# Favorite spots to cuddle?



## shaelikestaquitos (Feb 2, 2010)

Kashi's favorite spot to cuddle is on my tummy and on the crook of my arm ^-^
He is honestly the biggest cuddle bug ever~
<3










For those of you who don't know, Kashi used to be very shy about cuddling outside of his hedgie sack.

I took all of your advice and now he is not afraid to cuddle with me out in the open!
He has become quite affectionate and I'm seeing a huge improvement in our relationship~

Whenever I pet him by his ear, he begins to close his eyes and it's just the cutest thing watching him trying so hard to stay awake!


----------



## MeAmandaTee (Aug 9, 2010)

shaelikestaquitos said:


> Whenever I pet him by his ear, he begins to close his eyes and it's just the cutest thing watching him trying so hard to stay awake!


That adorable!! i usually take one of Orbies liners and fold it on my lap to make a accident barrier for my legs and a place for Orbie to sleep, if he's not in the exploring mood that is lol


----------



## shaelikestaquitos (Feb 2, 2010)

MeAmandaTee said:


> That adorable!! i usually take one of Orbies liners and fold it on my lap to make a accident barrier for my legs and a place for Orbie to sleep, if he's not in the exploring mood that is lol


Orbie the little explorer 
Sometimes I wish Kashi would explore more, but he is 98% cuddler haha. The only time he seems to want to explore is if someone else is holding him :lol:


----------



## Beanie (Jun 9, 2010)

Calvin loves crawling behind my neck between me and the couch... 

On the other hand, Watson likes to get in my shirt...boys will be boys I guess :roll:


----------



## MeAmandaTee (Aug 9, 2010)

lol orbie gets really still when someone he doesnt know is holding him, like my boyfriend.
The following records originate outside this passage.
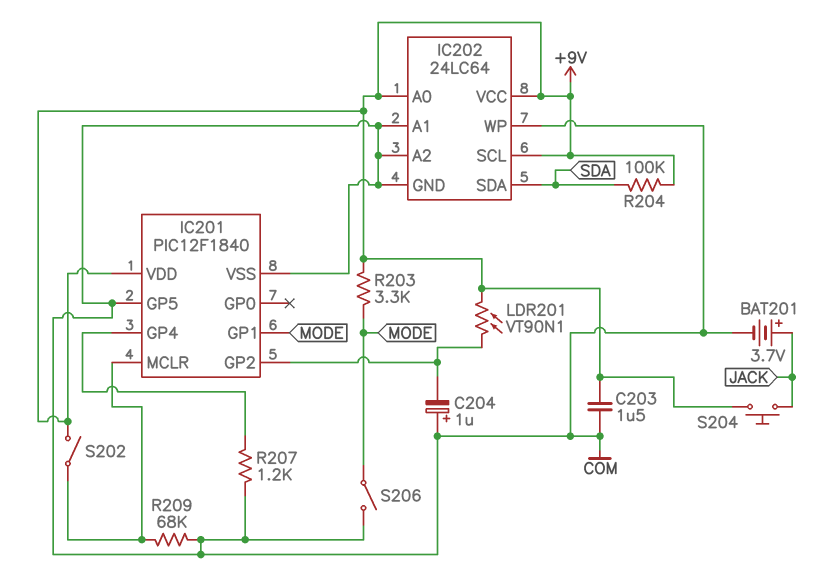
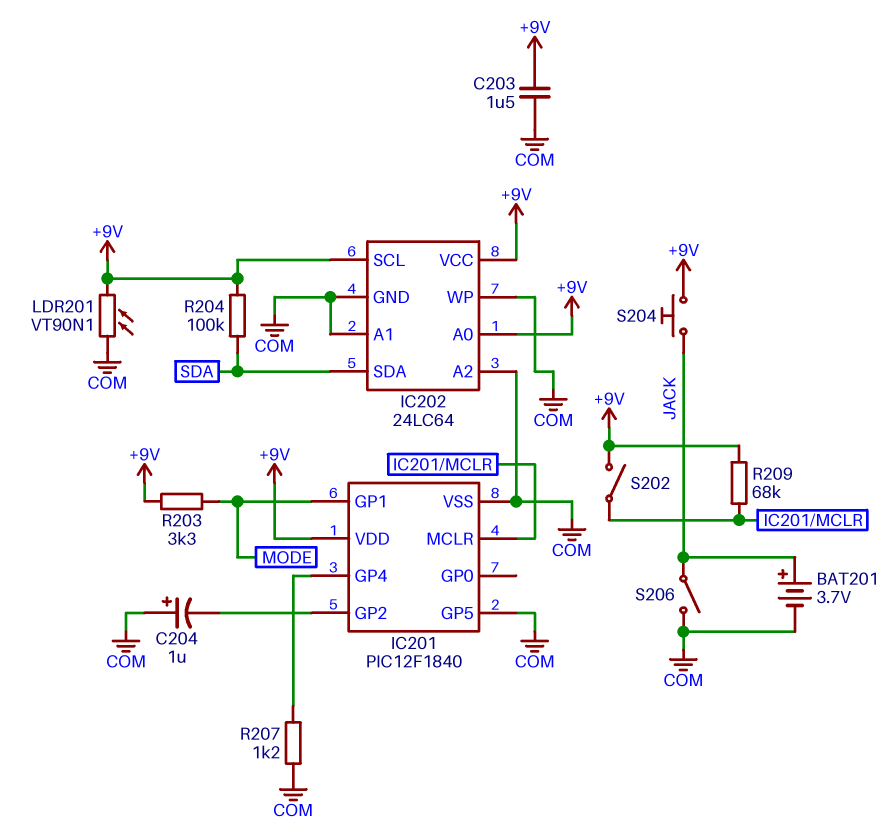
LDR201: VT90N1 (+9V, IC201/GP2) -> VT90N1 (+9V, COM)
R209: 68k (COM, IC201/MCLR) -> 68k (+9V, IC201/MCLR)
S206: switch (COM, MODE) -> switch (COM, JACK)

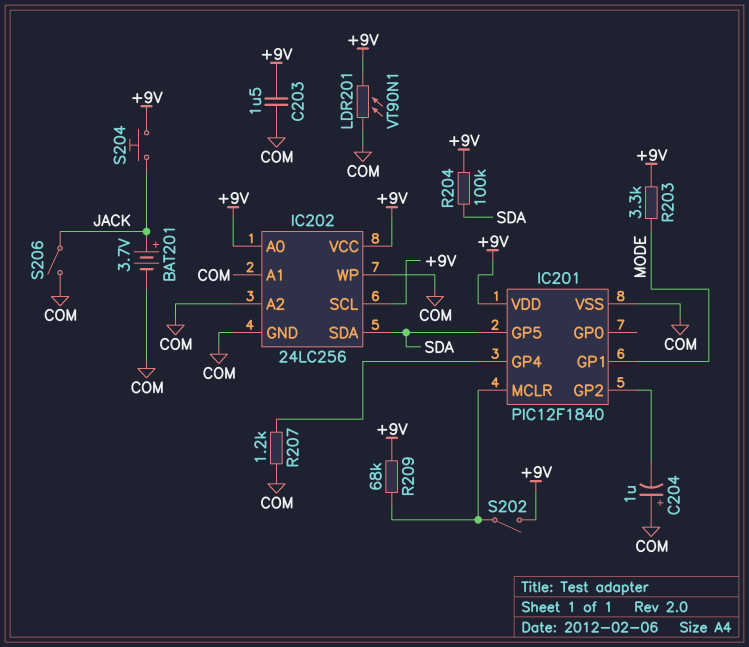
IC201 pin GP5: COM -> SDA
IC202: 24LC64 -> 24LC256

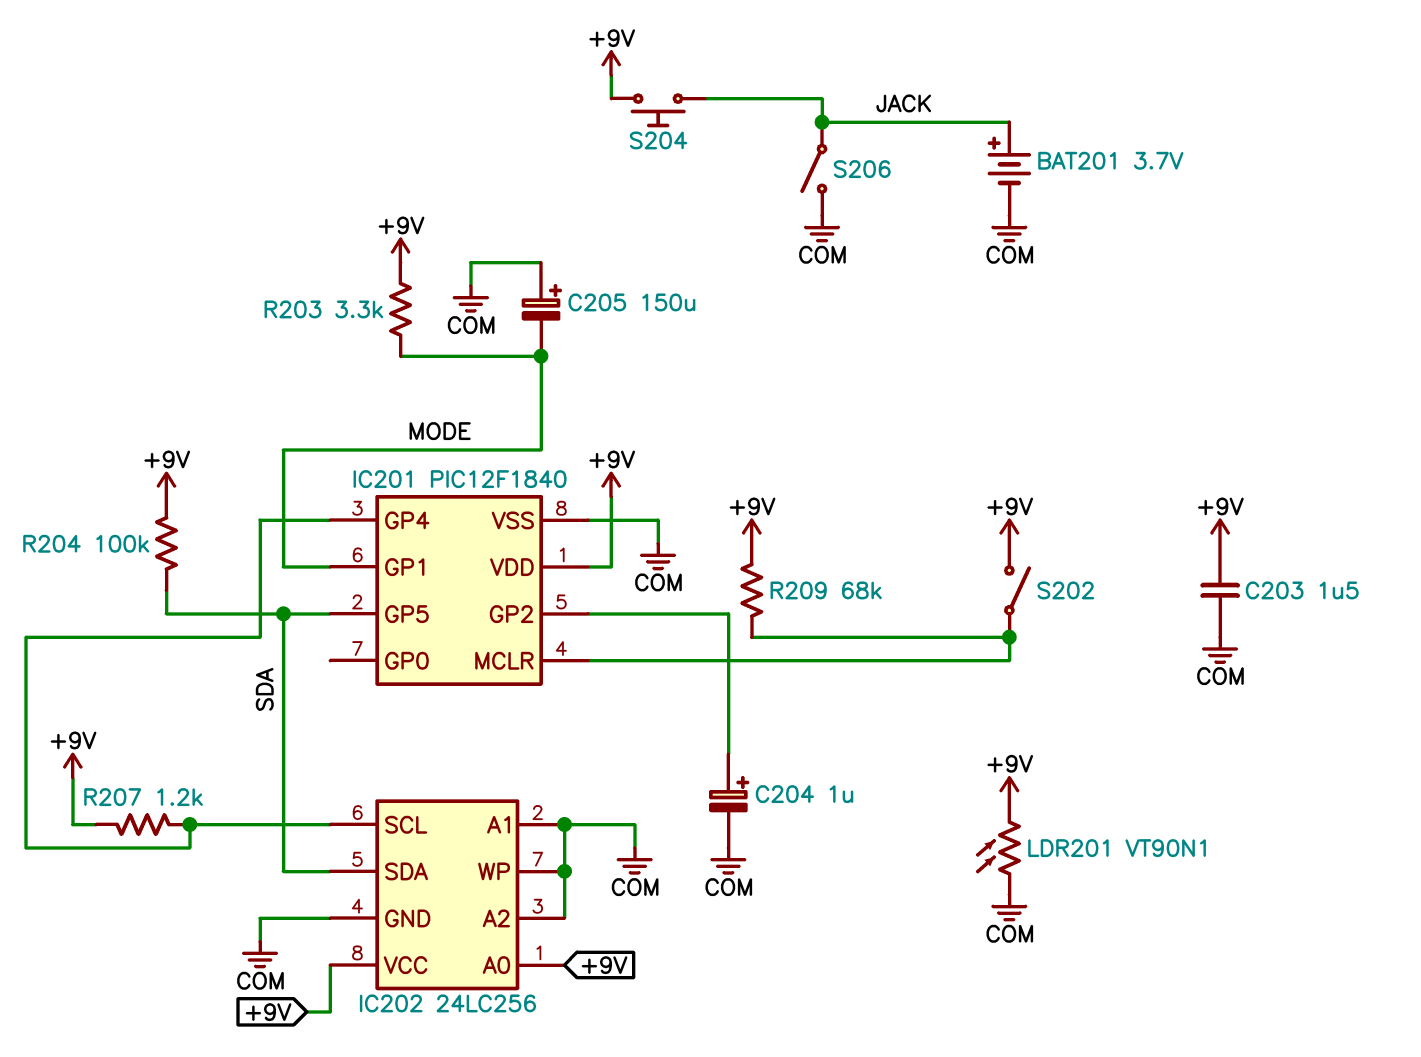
C204: 1uF (plus COM, minus IC201/GP2) -> 1uF (plus IC201/GP2, minus COM)
C205: none -> 150uF (plus COM, minus MODE)
IC202 pin SCL: +9V -> IC201/GP4
R207: 1.2k (COM, IC201/GP4) -> 1.2k (+9V, IC201/GP4)

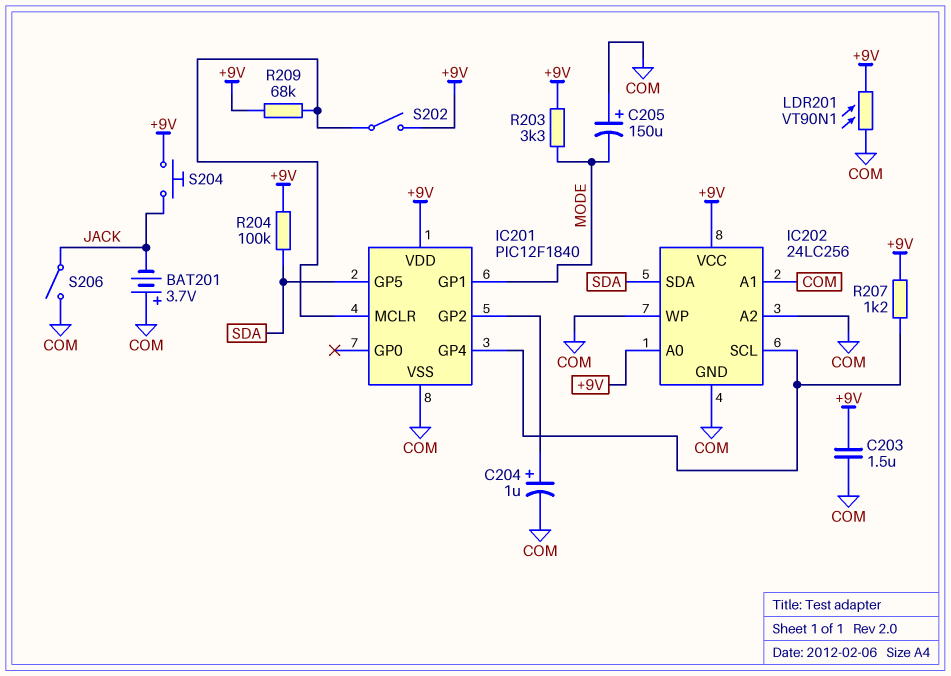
BAT201: 3.7V (plus JACK, minus COM) -> 3.7V (plus COM, minus JACK)

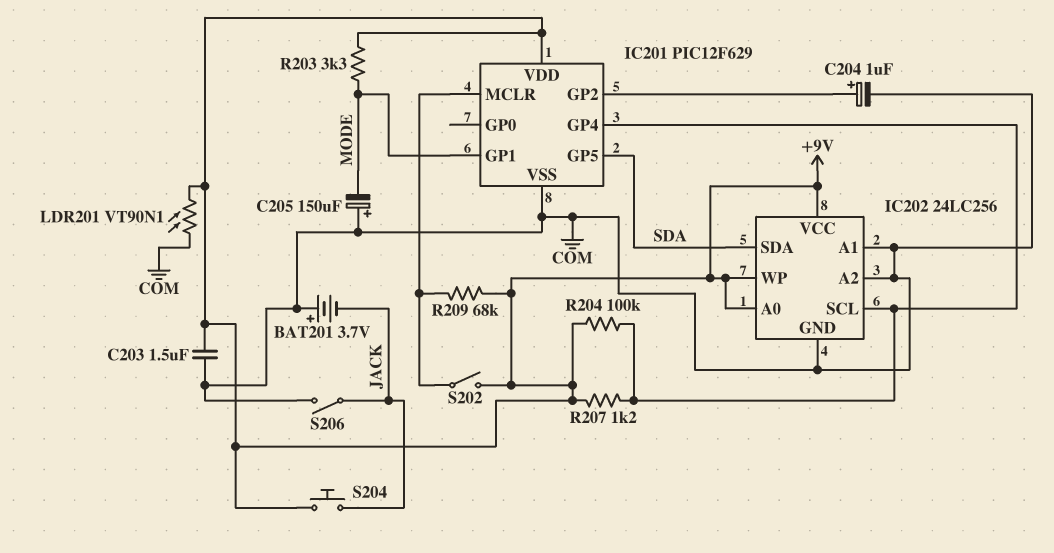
IC201: PIC12F1840 -> PIC12F629
IC202 pin WP: COM -> +9V
R204: 100k (+9V, SDA) -> 100k (+9V, IC201/GP4)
He just sits there with wide eyes like "umm whats going on? Does my mommy know about this?" haha


----------



## jdlover90 (Jun 14, 2010)

That...is...so...CUTE! :lol: 

Kashi is adorable! SOOO adorable!


----------



## shaelikestaquitos (Feb 2, 2010)

MeAmandaTee said:


> lol orbie gets really still when someone he doesnt know is holding him, like my boyfriend. He just sits there with wide eyes like "umm whats going on? Does my mommy know about this?" haha


Haha too cute!
Kashi just gets all bug-eyed and starts running around trying to escape :lol:



jdlover90 said:


> That...is...so...CUTE! :lol:
> 
> Kashi is adorable! SOOO adorable!


Thanks jdlover90  You should post some pics up of your hedgie too! After all, we got ours around the same time  I'd love to know how he's doing


----------



## E-Che & Tonja (Jun 30, 2010)

E-Che favorite spot is also in the crook of my arm, with his legs draped over my arm. Tonja likes to sleep on my legs by my feet, with her head hanging over and down :lol:


----------



## hedgiesrule (Jan 19, 2009)

Freya is a total explorer. 
But whenever she does cuddle, she likes to be on the side of my neck or in the crook of my arm. She's pretty much trained me to move my legs out of the way when she's trying to go under them, she tries to burrow under one of my legs (and that tickles very much!!) and so I move my leg and she pops back up and goes wherever she was wanting to go... :lol: 
hr


----------



## CoxMD (Apr 30, 2010)

Basil loves your armpit if you're lying down, and the crook of your arm. I've started putting im on my lap and covering him with his hedgie bag and he really enjoys that. Last night he was splatted right out!


----------



## PJM (May 7, 2010)

Cholla likes the crook of my arm. Or if I'm laying back in the recliner, he'll lay on my chest & look up at me with those beautiful eyes. When I pet him with one finger from his nose up to his forehead, his eyes can't help but close.
Zoey doesn't cuddle. But I don't know that she really explores either. I'm still figuring her out. But last night, she did lay down on my lap, which doesn't happen very often.


----------



## Alastrina (Sep 18, 2009)

Charley's favorite place to cuddle is cupped inside his upside down hedgie hat and held to my chest. He can hide his face this way and feel safe but still let me pet him. I think a few nights ago he even "purred" for me ^_^

~Katie


----------



## NoDivision (Aug 29, 2010)

Last night Sherlock discovered a nice spot on my chest/neck up under my chin.


----------



## schmelderz (Jul 7, 2010)

This thread has me oozing with envy! :lol: 

kashi is sooooooooo cute O_O about him cuddling out in the open, what tips were those again?


----------



## TribbleTrouble (Jul 21, 2010)

Boba likes to sleep in on my lap covered in fleece, but she also loves the palm of my hand. Every time I hold her and pet her face, she winds up like this:
















Almost always with her foot on her face, too! :lol:


----------



## shaelikestaquitos (Feb 2, 2010)

schmelderz said:


> This thread has me oozing with envy! :lol:
> 
> kashi is sooooooooo cute O_O about him cuddling out in the open, what tips were those again?


Haha thanks ;D
Well you could try looking up the thread, but here are the tips (from what I remember, and what I have discovered works):
1) If you use a cuddle sack during your bonding session, stop using them, and instead provide a t-shirt or a towel they can hide under, but still be touching your skin or whatever you're wearing
2) Begin to slowly remove the towel/t-shirt each bonding session. If he sleeps complete under it, you can try peeking in, and if he's completely asleep just remove the towel slight like away from his butt, to his head. Remove a bit of the towel each session so that he will be exposed more and more.
3) Once you think he's fully comfortable, you can try not having any towel/t-shirt at all and see how he responds

I'm still working on step 3 because Kashi will sometimes be ok with nothing to hide under and sometimes he won't... He's slowly coming around though ^-^


----------